Charlie Sheen is the original comeback kid, and he told Access Hollywood’s Billy Bush at the PromaxBDA Conference in Los Angeles on Wednesday, why he thinks that is.

“It’s not just about making comebacks, because you can attempt those, but you have to be allowed to be back in, also… and I think, on some level, I think the business needs a guy like me, to juxtapose everything else,” the star of the upcoming FX show “Anger Management” told Billy.

“I just don’t feel like I’ve done anything that was that bad,” Charlie continued. “I was hurting myself, mostly… So I wasn’t begging to be let back into the party covered in somebody else’s blood.”

After his headline-making exit from “Two and a Half Men” last year, Charlie found a new gig with “Anger Management,” which premieres on June 28 on FX, the kind of move that left him branded “Teflon Charlie.”

The actor told Billy he thinks fans continue to stick by him because he owns up to his faults.

“I think they recognize a guy that has foundationally, a position of truth and integrity and honesty and yeah, can be a complete screw up, but acknowledges those blunders, errors, speed bumps… whatever you want to call them, and be forgiven, hopefully, and then move forward and learn from it,” Charlie said. “But at some point people are like, ‘Dude you’re learning from it? Enough lessons. We’re bored.’”
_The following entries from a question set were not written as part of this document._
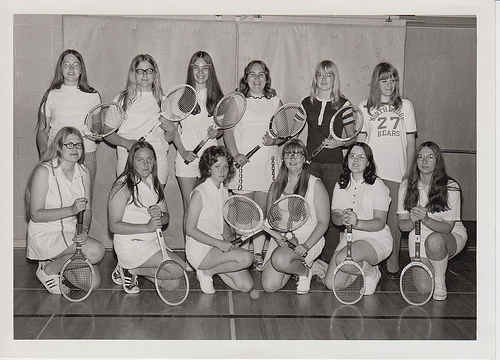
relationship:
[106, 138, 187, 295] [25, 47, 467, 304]
girl on tennis team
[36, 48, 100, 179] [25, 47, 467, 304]
girl on tennis team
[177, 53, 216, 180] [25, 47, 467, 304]
girl on tennis team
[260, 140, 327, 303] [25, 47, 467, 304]
girl on tennis team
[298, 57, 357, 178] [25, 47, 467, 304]
girl on tennis team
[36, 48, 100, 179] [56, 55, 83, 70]
girl wearing glasses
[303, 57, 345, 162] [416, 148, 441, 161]
girl wearing glasses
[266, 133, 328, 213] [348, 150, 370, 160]
girl wearing glasses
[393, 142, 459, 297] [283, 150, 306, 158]
girl wearing glasses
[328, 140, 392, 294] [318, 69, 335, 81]
girl wearing glasses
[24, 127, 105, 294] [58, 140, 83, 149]
girl wearing glasses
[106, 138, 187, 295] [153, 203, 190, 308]
girl holding tennis racket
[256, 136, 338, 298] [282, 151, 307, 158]
woman wearing glasses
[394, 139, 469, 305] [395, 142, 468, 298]
female is a tennis player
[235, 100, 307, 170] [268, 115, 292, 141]
tennis racket is black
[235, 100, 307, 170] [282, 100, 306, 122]
tennis racket is white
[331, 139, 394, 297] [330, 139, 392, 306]
female is a tennis player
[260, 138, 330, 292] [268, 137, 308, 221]
girl with pigtails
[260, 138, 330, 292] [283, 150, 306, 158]
girl with glasses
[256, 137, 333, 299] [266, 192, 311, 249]
member crossing racket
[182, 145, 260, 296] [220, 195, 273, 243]
member crossing racket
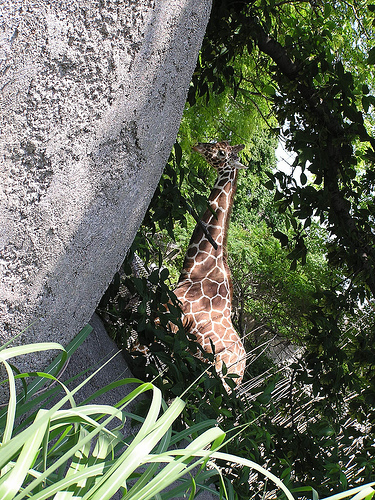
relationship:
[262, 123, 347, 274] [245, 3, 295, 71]
leaves on branch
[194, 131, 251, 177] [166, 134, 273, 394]
head of giraffe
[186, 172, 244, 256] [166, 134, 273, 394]
neck of giraffe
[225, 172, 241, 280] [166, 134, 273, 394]
mane on giraffe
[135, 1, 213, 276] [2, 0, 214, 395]
shadow on cement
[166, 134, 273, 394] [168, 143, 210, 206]
giraffe grazing on tree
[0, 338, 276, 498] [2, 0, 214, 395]
grass in front of stone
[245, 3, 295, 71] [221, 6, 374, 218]
branch on tree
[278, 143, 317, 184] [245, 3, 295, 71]
sky by branch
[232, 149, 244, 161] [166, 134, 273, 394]
horn on giraffe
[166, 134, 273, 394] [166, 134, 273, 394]
giraffe of giraffe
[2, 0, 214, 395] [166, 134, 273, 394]
rock next to giraffe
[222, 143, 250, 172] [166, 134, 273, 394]
ears of giraffe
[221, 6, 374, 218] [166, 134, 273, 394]
trees by giraffe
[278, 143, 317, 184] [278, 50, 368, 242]
sky by trees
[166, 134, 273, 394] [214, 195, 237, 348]
giraffe back light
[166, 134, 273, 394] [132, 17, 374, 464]
giraffe in wild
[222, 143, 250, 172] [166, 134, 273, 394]
ears on giraffe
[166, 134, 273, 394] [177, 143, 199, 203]
giraffe looking for food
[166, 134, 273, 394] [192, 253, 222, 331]
giraffe has spots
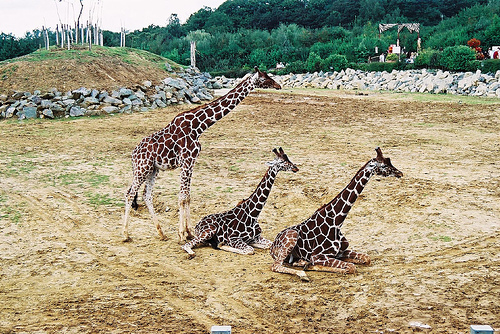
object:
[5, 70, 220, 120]
rocks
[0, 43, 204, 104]
grassy mound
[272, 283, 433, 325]
dirt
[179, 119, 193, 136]
spot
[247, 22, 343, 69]
trees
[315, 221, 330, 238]
spot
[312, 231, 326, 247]
spot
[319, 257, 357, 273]
leg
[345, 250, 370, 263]
leg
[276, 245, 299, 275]
leg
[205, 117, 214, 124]
spot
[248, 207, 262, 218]
spot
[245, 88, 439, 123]
dirt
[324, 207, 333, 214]
spot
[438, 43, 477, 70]
tree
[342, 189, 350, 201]
brown spot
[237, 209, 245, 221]
brown spot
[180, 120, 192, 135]
brown spot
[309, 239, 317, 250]
brown spot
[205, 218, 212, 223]
brown spot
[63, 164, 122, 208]
grass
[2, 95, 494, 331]
ground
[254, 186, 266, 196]
spot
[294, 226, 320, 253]
spot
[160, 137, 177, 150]
spot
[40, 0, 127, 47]
trees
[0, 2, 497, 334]
nature park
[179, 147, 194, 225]
legs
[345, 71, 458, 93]
white rocks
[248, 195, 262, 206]
spot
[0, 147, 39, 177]
grass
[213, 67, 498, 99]
wall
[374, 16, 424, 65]
structure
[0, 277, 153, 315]
dirt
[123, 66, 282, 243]
animal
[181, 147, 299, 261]
animal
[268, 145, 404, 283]
animal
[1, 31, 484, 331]
pen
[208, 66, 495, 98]
stone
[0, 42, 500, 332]
area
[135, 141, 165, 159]
spots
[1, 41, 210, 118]
mound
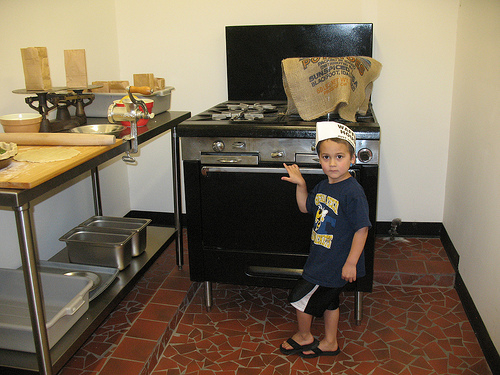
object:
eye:
[322, 155, 330, 160]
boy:
[277, 120, 373, 360]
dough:
[0, 129, 118, 146]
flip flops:
[278, 332, 341, 359]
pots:
[56, 212, 153, 271]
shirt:
[300, 176, 372, 288]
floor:
[119, 309, 275, 375]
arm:
[341, 188, 374, 266]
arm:
[295, 180, 326, 214]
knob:
[212, 139, 226, 152]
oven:
[172, 21, 382, 327]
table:
[0, 109, 191, 374]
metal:
[12, 84, 105, 132]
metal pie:
[204, 278, 214, 312]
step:
[96, 277, 194, 375]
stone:
[115, 335, 157, 365]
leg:
[90, 165, 103, 215]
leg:
[169, 125, 185, 271]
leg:
[13, 204, 51, 374]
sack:
[281, 55, 384, 122]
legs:
[287, 268, 342, 343]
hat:
[314, 121, 357, 153]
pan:
[68, 122, 127, 136]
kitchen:
[0, 0, 497, 375]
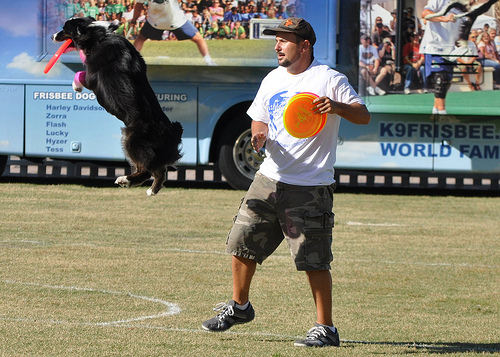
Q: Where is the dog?
A: Air.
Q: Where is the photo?
A: Grass field.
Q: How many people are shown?
A: 1.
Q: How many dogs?
A: 1.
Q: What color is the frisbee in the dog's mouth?
A: Orange.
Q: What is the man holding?
A: Frisbee.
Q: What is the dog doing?
A: Catching frisbee.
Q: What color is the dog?
A: Black.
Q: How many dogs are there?
A: 1.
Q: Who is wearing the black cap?
A: Man with the frisbee.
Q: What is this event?
A: K9 world frisbee competition.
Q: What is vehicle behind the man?
A: Rv.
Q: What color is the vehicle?
A: Blue.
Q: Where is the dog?
A: In the air.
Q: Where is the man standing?
A: Grass field.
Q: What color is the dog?
A: Black and white.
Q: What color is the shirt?
A: White.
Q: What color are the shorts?
A: Camo.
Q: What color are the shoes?
A: Black.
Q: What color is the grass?
A: Green.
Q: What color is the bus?
A: Blue.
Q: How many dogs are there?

Asked what he learned from his “…Men” bust up, and the months after, Charlie laughed.

“I’ll tell you what I learned, stick to what you know. Don’t book a 21-city tour in 33 days with no act,” he laughed, referring to his “Violent Torpedo of Truth” tour.

Thinking about what the Charlie Sheen brand stands for today, the actor said he thinks it’s something people can relate to again.

“I think it’s coming back to a place that’s a little more recognizable, a little more understandable, a little more terrestrially grounded,” he said.